Question

I read the code of redis, it define a struct:

typedef struct zskiplistNode {
    robj *obj;
    double score;
    struct zskiplistNode *backward;
    struct zskiplistLevel {
        struct zskiplistNode *forward;
        unsigned int span;
    } level[];
} zskiplistNode;

and it create node like this:

zskiplistNode *zn = zmalloc(sizeof(*zn)+level*sizeof(struct zskiplistLevel));

Is that mean, if the address of zn is 0x10000, then &(zn->level[0]) is 0x10000+sizeof(zskiplistNode), the memory address of array is behind the struct ?

Was it helpful?

Solution

zn->level (a flexible array member) has some fixed offset w.r.t. zn: if zn is at address 0x10000, then zn->level[0] could be at address 0x10018 because the pointer robj would occupy one 8byte word (assuming a 64 bits x86 machine) and the double score would occupy another 8 byte word -and should be word aligned- and the pointer backward would occupy another word.

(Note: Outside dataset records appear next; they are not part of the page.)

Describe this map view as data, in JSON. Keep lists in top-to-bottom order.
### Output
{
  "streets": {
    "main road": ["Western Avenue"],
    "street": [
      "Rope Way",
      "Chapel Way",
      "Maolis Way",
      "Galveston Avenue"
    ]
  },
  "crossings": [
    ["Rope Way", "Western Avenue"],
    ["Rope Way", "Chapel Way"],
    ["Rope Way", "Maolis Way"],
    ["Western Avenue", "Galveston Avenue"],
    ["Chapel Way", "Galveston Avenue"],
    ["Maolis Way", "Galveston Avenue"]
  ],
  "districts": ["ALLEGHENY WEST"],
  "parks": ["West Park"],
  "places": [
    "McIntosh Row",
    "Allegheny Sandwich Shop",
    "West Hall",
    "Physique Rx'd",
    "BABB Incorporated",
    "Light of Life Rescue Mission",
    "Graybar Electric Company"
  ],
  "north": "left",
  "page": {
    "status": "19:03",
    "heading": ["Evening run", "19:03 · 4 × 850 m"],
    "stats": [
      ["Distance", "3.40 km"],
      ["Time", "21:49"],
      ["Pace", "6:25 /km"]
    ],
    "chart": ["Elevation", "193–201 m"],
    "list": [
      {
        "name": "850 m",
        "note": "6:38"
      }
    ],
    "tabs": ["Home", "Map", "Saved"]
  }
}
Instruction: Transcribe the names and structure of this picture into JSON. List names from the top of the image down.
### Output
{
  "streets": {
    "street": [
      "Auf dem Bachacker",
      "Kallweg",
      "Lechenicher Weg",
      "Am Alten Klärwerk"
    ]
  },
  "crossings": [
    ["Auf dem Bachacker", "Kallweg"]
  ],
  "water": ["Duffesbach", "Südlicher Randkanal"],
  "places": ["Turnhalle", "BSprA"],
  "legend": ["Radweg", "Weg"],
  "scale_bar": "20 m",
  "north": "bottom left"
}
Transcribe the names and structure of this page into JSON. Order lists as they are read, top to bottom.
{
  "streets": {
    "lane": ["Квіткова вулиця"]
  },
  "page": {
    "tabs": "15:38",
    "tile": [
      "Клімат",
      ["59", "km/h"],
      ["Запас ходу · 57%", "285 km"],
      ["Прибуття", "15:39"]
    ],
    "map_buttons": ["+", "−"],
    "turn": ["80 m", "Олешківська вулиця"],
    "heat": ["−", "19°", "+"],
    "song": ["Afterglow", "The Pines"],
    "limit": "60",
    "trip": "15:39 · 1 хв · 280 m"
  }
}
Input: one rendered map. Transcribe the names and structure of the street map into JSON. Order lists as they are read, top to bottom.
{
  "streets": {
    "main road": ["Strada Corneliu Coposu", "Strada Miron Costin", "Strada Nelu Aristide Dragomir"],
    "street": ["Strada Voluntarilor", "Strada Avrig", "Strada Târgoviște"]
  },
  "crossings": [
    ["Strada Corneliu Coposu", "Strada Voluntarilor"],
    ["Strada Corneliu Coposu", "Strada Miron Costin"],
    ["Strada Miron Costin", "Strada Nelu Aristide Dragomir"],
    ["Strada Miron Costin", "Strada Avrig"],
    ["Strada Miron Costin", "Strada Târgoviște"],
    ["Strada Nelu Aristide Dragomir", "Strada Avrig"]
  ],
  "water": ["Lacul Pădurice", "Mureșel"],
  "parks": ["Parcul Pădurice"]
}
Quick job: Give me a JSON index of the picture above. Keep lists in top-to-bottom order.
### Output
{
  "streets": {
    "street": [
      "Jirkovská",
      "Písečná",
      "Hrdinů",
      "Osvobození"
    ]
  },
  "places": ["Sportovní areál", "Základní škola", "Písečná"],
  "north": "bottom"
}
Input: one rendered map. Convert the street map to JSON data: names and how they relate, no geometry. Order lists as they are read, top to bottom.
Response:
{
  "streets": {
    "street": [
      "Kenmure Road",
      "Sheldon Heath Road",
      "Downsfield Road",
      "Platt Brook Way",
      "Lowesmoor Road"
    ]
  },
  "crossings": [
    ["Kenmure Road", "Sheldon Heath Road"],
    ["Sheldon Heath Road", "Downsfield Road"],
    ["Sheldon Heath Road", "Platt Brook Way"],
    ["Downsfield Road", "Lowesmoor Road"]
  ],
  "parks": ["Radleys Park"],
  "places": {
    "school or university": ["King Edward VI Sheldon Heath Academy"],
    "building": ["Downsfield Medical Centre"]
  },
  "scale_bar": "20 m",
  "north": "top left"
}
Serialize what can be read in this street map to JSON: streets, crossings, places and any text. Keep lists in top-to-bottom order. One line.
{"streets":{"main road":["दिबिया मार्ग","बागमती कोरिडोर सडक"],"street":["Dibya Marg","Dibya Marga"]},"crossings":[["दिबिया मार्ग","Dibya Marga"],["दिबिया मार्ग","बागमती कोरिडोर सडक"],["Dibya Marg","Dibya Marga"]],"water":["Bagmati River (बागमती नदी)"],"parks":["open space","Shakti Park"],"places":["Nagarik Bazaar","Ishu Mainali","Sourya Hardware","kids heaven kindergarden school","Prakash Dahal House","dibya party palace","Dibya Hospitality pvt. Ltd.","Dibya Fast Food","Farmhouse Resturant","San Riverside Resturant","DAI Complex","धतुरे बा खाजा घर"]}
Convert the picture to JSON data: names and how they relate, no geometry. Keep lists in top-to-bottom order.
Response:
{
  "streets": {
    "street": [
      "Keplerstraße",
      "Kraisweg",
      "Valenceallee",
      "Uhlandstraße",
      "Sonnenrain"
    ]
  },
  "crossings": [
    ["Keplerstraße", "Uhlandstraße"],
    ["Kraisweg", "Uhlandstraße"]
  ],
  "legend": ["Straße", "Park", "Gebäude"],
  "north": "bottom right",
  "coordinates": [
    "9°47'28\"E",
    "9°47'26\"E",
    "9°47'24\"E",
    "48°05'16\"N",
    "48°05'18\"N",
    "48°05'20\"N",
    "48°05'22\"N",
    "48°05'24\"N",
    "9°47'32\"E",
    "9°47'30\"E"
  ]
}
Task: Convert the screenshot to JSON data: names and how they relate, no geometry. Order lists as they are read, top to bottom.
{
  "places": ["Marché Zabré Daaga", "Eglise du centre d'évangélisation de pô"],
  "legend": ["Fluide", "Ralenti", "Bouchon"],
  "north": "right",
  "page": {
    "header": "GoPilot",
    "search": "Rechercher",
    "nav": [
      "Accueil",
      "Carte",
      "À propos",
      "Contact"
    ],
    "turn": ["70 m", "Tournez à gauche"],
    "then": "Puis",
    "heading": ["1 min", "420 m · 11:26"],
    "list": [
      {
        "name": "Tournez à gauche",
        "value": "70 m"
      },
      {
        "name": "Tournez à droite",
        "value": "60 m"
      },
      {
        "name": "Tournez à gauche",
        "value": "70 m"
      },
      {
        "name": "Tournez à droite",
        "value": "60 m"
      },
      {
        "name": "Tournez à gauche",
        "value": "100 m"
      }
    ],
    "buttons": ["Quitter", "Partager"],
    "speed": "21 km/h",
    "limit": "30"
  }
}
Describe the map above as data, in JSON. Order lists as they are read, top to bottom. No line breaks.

So zn->level is offset by 3 words, i.e. 24 bytes (i.e. 0x18 in hex).

BTW, the compiler or ABI could insert gaps in your structure (for alignment or ABI compliance). In your particular example it probably would not (with GCC on Linux/x86-64).

You could be interested by the standard offsetof macro and of course the sizeof "operator".